_WHAT YOU HAVE TO DO_. Return, unchanged, every line of the data from the first one up to and including the line containing "scientific name: Sisyrinchium montanum".

_MATERIALS PROVIDED_.
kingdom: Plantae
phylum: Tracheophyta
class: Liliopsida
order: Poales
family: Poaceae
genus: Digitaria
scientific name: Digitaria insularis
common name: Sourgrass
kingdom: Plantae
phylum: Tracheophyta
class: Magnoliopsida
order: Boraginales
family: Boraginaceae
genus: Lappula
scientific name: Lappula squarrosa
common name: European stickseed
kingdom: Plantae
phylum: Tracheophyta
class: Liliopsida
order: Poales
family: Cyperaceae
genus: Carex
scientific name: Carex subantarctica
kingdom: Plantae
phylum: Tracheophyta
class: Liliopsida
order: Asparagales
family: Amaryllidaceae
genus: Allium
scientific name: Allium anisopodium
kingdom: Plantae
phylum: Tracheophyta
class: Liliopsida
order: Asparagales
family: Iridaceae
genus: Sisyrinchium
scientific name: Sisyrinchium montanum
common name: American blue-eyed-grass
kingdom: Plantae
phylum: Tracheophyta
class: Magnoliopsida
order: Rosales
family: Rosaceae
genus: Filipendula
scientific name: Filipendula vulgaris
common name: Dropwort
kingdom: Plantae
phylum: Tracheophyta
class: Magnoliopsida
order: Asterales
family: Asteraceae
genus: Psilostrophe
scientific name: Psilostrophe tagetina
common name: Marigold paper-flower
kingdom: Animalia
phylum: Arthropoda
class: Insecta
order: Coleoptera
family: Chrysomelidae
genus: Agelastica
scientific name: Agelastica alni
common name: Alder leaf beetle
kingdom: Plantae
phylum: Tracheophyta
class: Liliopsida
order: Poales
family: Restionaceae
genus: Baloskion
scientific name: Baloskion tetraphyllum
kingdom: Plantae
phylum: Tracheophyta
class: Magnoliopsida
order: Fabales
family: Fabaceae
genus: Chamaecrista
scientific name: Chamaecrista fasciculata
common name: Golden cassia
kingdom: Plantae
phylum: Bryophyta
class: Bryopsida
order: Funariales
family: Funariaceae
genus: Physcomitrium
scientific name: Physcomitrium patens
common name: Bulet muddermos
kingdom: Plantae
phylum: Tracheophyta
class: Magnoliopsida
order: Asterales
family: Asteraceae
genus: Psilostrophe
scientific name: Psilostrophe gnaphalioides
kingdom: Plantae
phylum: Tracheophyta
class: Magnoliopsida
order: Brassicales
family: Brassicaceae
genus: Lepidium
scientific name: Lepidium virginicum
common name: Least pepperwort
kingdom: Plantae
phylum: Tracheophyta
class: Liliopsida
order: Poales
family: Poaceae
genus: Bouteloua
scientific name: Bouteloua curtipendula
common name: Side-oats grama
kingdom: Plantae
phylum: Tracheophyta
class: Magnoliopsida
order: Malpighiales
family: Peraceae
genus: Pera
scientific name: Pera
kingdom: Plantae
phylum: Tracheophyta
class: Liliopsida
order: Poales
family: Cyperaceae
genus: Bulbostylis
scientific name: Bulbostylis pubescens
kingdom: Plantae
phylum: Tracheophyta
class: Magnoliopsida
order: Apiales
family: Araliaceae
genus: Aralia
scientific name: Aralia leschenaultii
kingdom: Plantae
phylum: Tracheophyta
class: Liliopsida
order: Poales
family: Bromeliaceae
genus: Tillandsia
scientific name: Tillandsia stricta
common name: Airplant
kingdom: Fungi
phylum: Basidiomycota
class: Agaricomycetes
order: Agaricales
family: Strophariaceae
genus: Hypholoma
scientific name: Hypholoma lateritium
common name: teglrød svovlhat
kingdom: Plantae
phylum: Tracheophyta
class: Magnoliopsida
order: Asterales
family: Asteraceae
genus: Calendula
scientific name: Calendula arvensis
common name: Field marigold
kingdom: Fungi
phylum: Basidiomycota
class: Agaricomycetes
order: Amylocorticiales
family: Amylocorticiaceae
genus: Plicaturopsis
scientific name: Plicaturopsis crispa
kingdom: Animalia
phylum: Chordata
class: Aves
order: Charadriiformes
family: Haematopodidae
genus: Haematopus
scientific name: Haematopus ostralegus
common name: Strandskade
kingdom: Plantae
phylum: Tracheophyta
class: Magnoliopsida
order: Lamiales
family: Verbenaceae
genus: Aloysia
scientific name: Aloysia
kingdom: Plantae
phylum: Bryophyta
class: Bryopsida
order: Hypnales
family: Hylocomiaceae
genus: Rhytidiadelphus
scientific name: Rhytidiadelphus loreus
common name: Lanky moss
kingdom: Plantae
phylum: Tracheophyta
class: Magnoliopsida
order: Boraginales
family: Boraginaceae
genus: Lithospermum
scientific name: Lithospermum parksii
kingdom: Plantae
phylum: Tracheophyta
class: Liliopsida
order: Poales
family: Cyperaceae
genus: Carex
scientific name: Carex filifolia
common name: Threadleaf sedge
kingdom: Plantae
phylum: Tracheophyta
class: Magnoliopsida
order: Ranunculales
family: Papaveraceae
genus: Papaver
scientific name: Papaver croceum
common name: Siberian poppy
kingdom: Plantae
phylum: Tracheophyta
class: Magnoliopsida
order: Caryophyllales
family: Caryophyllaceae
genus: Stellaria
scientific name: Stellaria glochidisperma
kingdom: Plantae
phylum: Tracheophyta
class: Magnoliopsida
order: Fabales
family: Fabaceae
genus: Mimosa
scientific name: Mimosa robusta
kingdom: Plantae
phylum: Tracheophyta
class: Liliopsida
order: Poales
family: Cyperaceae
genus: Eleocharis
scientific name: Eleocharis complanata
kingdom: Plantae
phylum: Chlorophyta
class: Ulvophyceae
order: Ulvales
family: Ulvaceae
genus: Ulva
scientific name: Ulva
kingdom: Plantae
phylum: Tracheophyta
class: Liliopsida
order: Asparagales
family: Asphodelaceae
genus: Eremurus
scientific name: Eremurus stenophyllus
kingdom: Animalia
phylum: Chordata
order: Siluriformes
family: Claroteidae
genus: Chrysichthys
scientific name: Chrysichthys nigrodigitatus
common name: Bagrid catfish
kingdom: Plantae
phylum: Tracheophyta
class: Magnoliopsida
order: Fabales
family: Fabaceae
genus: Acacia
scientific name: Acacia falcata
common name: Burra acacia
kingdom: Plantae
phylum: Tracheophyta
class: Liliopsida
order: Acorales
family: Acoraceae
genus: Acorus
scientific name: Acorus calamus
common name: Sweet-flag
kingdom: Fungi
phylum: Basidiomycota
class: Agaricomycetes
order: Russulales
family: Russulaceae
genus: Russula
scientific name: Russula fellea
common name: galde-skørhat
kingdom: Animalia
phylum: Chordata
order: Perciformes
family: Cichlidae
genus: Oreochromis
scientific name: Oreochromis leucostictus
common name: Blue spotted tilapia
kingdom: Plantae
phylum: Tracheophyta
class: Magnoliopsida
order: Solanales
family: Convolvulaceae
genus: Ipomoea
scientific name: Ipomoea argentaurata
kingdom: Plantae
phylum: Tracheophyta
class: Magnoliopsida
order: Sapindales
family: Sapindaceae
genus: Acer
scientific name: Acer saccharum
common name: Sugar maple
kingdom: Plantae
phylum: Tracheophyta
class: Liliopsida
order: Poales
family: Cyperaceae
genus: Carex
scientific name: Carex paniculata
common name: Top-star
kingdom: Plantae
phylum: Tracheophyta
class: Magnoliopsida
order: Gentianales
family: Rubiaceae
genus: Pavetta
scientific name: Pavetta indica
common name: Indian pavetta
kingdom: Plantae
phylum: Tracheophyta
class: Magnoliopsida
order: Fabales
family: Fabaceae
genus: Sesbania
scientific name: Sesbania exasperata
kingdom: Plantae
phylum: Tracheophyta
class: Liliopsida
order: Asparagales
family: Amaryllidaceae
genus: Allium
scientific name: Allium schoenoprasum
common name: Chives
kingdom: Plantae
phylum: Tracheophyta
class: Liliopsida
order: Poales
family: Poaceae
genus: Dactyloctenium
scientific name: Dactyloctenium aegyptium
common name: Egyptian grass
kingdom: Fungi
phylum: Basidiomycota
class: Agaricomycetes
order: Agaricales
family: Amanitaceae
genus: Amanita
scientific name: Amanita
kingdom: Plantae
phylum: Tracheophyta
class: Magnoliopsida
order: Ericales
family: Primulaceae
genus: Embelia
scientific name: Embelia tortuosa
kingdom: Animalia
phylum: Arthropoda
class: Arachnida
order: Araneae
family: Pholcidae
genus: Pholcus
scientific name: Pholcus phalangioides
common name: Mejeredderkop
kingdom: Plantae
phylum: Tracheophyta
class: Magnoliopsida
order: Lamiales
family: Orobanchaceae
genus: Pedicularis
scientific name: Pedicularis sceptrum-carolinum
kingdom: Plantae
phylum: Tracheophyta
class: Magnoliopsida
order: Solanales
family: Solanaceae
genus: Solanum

_ANSWER FOR THIS EXERCISE_.
kingdom: Plantae
phylum: Tracheophyta
class: Liliopsida
order: Poales
family: Poaceae
genus: Digitaria
scientific name: Digitaria insularis
common name: Sourgrass
kingdom: Plantae
phylum: Tracheophyta
class: Magnoliopsida
order: Boraginales
family: Boraginaceae
genus: Lappula
scientific name: Lappula squarrosa
common name: European stickseed
kingdom: Plantae
phylum: Tracheophyta
class: Liliopsida
order: Poales
family: Cyperaceae
genus: Carex
scientific name: Carex subantarctica
kingdom: Plantae
phylum: Tracheophyta
class: Liliopsida
order: Asparagales
family: Amaryllidaceae
genus: Allium
scientific name: Allium anisopodium
kingdom: Plantae
phylum: Tracheophyta
class: Liliopsida
order: Asparagales
family: Iridaceae
genus: Sisyrinchium
scientific name: Sisyrinchium montanum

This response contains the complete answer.